Leaving the Warren Farm Barn, we had to climb for about a mile to reach the NDW. As we were doing so, the view behind us of Warren Farm revealed it as an island in a sea of cultivated farmland.

view of Warren Farm

The North Downs Way cut through the lush Kings Wood.

Kings Wood

Approaching Chilham, we could see the stunning Chilham Castle and its parkland through the trees. This Jacobean castle was built in 1603 on the foundations of a Roman building. It is thought that on these grounds, circa 42 AD, the Britons battled the Romans during the Roman invasion.

Chilham Castle and Park

The village of Chilham was dripping with charm with its 14th-century pub, quaint cottages, views of the castle, and, very important to us, Shelly’s Tea Shop. By this time, the heat of the day was upon us and a cool drink and a pastry was just the ticket!

Shelly’s Tea Shop in Chilham

Walking across the wide, medieval, village square, we noticed the local church, the 700-year-old St. Mary’s Church, famous for its stained glass windows and monuments.

St. Mary’s Church, Chilham (clock must not be working as it was late morning when we were there)

The next village on our route had an interesting name, Old Wives Lee. It is said that it may have originally been Oldwoods Lee and due to mispronunciation or misspelling, evolved to its present name. Thankfully, as we left the village we entered a tunnel of trees, which provided a little relief from the heat.

leaving Old Wives Lee

Soon, we were back in the open fields which were warm, but quite lovely.

The views of the countryside revealed more oasthouses, if you were to look closely. If you cannot see them in the picture below, just enjoy the country setting.

Over the next hill we entered a huge apple orchard that stretched off into the distance, covering many acres of apple trees. The hard cider industry must be thriving.

Apple orchards

The locals through their parish council planted a community orchard called No Man’s Orchard in 1947. For many years, the now-neglected trees had produced enough apples to defer the council’s cost of maintaining the orchard.

No Man’s Orchard

After another pleasant day of fields and forests, we entered Canterbury, walking down High St. toward the 14th-century Westgate, which lead us to the center of the ancient city.

Canterbury Westgate

We walked over to see the famous Canterbury Cathedral.

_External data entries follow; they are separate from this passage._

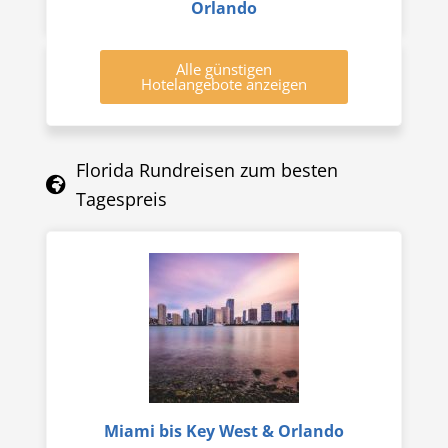
Orlando
Alle günstigen
Hotelangebote anzeigen
Florida Rundreisen zum besten
Tagespreis
Miami bis Key West & Orlando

The elaborate exterior was undergoing a facelift and was covered with scaffolding. Also, since we were there after closing, we could not enter the beautiful building’s expansive interior. We had to view from afar.

Canterbury Cathedral Gate

Nancy treated us to a most relaxing, chauffeured river punt tour through the city of Canturbury on the River Stour with Westgate Punts (aka “Canterbury River Navigation Company”). We were able to see the city by the “backdoor.”

punting on the River Stour

Mo, our tour guide, was quite knowledgeable and entertaining. What a great way to see the historic city!

Punting tour

We stayed at the comfortable Castle House Hotel, about a 10-minute walk from the extremely busy city center. For a dinner with old-world ambiance, the highly regarded, 500 year old Old Weavers House Restaurant was reasonably priced and tasty. The staff, however, was a bit rushed and abrupt.